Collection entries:
▬▬▬▬▬▬▬▬▬▬

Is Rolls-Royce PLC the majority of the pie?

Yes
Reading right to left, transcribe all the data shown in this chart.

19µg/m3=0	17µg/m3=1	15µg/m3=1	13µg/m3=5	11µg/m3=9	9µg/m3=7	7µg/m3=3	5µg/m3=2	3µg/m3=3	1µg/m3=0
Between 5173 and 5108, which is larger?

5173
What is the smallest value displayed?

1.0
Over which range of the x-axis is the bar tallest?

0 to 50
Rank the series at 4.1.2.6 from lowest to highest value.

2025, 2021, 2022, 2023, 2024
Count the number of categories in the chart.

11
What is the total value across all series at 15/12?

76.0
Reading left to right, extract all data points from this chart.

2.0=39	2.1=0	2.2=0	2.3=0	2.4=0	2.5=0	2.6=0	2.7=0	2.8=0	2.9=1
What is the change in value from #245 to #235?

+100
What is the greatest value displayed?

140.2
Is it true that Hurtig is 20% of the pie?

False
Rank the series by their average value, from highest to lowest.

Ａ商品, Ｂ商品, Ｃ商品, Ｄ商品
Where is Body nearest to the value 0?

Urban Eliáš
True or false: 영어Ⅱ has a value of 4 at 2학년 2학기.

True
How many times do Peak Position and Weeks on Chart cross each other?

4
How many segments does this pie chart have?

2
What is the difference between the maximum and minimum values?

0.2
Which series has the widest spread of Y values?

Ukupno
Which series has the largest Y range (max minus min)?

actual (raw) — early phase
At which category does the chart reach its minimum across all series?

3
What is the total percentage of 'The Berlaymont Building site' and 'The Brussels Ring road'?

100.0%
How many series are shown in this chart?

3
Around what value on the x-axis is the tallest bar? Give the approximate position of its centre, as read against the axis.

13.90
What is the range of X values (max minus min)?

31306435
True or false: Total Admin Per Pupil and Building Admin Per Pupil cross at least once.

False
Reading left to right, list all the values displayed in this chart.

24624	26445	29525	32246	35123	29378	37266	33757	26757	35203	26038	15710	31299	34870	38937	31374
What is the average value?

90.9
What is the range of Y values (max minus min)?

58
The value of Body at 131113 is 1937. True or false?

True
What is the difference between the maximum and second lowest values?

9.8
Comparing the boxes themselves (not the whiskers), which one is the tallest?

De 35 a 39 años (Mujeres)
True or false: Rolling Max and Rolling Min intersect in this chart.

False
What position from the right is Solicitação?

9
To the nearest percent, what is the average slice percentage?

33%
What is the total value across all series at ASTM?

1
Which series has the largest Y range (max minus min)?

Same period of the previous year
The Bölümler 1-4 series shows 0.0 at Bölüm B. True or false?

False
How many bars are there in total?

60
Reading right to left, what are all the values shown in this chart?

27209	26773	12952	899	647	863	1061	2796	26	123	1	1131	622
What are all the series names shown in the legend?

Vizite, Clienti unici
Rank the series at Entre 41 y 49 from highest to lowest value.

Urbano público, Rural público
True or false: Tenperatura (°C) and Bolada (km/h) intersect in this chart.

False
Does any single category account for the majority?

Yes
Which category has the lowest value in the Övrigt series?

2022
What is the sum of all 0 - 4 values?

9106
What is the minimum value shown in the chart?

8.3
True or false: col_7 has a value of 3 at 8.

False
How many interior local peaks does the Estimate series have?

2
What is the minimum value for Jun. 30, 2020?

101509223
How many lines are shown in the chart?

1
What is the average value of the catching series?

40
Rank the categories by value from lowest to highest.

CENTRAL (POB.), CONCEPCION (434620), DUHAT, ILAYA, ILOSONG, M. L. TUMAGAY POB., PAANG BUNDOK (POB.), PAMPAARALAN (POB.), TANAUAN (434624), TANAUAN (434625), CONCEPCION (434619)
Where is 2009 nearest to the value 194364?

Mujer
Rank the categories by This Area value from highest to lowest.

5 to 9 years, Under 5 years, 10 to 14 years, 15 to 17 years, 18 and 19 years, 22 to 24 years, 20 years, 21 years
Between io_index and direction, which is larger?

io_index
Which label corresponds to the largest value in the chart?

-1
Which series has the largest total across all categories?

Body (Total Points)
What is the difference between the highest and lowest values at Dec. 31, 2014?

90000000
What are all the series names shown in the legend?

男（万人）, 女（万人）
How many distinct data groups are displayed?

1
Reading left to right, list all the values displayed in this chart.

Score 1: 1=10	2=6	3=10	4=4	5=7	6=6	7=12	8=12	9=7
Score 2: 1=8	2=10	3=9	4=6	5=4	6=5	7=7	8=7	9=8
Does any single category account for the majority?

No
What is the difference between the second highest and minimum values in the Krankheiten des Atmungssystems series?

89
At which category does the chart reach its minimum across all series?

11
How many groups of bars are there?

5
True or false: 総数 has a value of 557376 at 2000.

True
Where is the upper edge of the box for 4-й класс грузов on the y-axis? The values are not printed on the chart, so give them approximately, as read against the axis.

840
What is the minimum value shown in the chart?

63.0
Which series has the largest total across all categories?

▬▬▬▬▬▬▬▬▬▬

Reproduce the listing above verbatim, from the first line to the last.

Is Rolls-Royce PLC the majority of the pie?

Yes
Reading right to left, transcribe all the data shown in this chart.

19µg/m3=0	17µg/m3=1	15µg/m3=1	13µg/m3=5	11µg/m3=9	9µg/m3=7	7µg/m3=3	5µg/m3=2	3µg/m3=3	1µg/m3=0
Between 5173 and 5108, which is larger?

5173
What is the smallest value displayed?

1.0
Over which range of the x-axis is the bar tallest?

0 to 50
Rank the series at 4.1.2.6 from lowest to highest value.

2025, 2021, 2022, 2023, 2024
Count the number of categories in the chart.

11
What is the total value across all series at 15/12?

76.0
Reading left to right, extract all data points from this chart.

2.0=39	2.1=0	2.2=0	2.3=0	2.4=0	2.5=0	2.6=0	2.7=0	2.8=0	2.9=1
What is the change in value from #245 to #235?

+100
What is the greatest value displayed?

140.2
Is it true that Hurtig is 20% of the pie?

False
Rank the series by their average value, from highest to lowest.

Ａ商品, Ｂ商品, Ｃ商品, Ｄ商品
Where is Body nearest to the value 0?

Urban Eliáš
True or false: 영어Ⅱ has a value of 4 at 2학년 2학기.

True
How many times do Peak Position and Weeks on Chart cross each other?

4
How many segments does this pie chart have?

2
What is the difference between the maximum and minimum values?

0.2
Which series has the widest spread of Y values?

Ukupno
Which series has the largest Y range (max minus min)?

actual (raw) — early phase
At which category does the chart reach its minimum across all series?

3
What is the total percentage of 'The Berlaymont Building site' and 'The Brussels Ring road'?

100.0%
How many series are shown in this chart?

3
Around what value on the x-axis is the tallest bar? Give the approximate position of its centre, as read against the axis.

13.90
What is the range of X values (max minus min)?

31306435
True or false: Total Admin Per Pupil and Building Admin Per Pupil cross at least once.

False
Reading left to right, list all the values displayed in this chart.

24624	26445	29525	32246	35123	29378	37266	33757	26757	35203	26038	15710	31299	34870	38937	31374
What is the average value?

90.9
What is the range of Y values (max minus min)?

58
The value of Body at 131113 is 1937. True or false?

True
What is the difference between the maximum and second lowest values?

9.8
Comparing the boxes themselves (not the whiskers), which one is the tallest?

De 35 a 39 años (Mujeres)
True or false: Rolling Max and Rolling Min intersect in this chart.

False
What position from the right is Solicitação?

9
To the nearest percent, what is the average slice percentage?

33%
What is the total value across all series at ASTM?

1
Which series has the largest Y range (max minus min)?

Same period of the previous year
The Bölümler 1-4 series shows 0.0 at Bölüm B. True or false?

False
How many bars are there in total?

60
Reading right to left, what are all the values shown in this chart?

27209	26773	12952	899	647	863	1061	2796	26	123	1	1131	622
What are all the series names shown in the legend?

Vizite, Clienti unici
Rank the series at Entre 41 y 49 from highest to lowest value.

Urbano público, Rural público
True or false: Tenperatura (°C) and Bolada (km/h) intersect in this chart.

False
Does any single category account for the majority?

Yes
Which category has the lowest value in the Övrigt series?

2022
What is the sum of all 0 - 4 values?

9106
What is the minimum value shown in the chart?

8.3
True or false: col_7 has a value of 3 at 8.

False
How many interior local peaks does the Estimate series have?

2
What is the minimum value for Jun. 30, 2020?

101509223
How many lines are shown in the chart?

1
What is the average value of the catching series?

40
Rank the categories by value from lowest to highest.

CENTRAL (POB.), CONCEPCION (434620), DUHAT, ILAYA, ILOSONG, M. L. TUMAGAY POB., PAANG BUNDOK (POB.), PAMPAARALAN (POB.), TANAUAN (434624), TANAUAN (434625), CONCEPCION (434619)
Where is 2009 nearest to the value 194364?

Mujer
Rank the categories by This Area value from highest to lowest.

5 to 9 years, Under 5 years, 10 to 14 years, 15 to 17 years, 18 and 19 years, 22 to 24 years, 20 years, 21 years
Between io_index and direction, which is larger?

io_index
Which label corresponds to the largest value in the chart?

-1
Which series has the largest total across all categories?

Body (Total Points)
What is the difference between the highest and lowest values at Dec. 31, 2014?

90000000
What are all the series names shown in the legend?

男（万人）, 女（万人）
How many distinct data groups are displayed?

1
Reading left to right, list all the values displayed in this chart.

Score 1: 1=10	2=6	3=10	4=4	5=7	6=6	7=12	8=12	9=7
Score 2: 1=8	2=10	3=9	4=6	5=4	6=5	7=7	8=7	9=8
Does any single category account for the majority?

No
What is the difference between the second highest and minimum values in the Krankheiten des Atmungssystems series?

89
At which category does the chart reach its minimum across all series?

11
How many groups of bars are there?

5
True or false: 総数 has a value of 557376 at 2000.

True
Where is the upper edge of the box for 4-й класс грузов on the y-axis? The values are not printed on the chart, so give them approximately, as read against the axis.

840
What is the minimum value shown in the chart?

63.0
Which series has the largest total across all categories?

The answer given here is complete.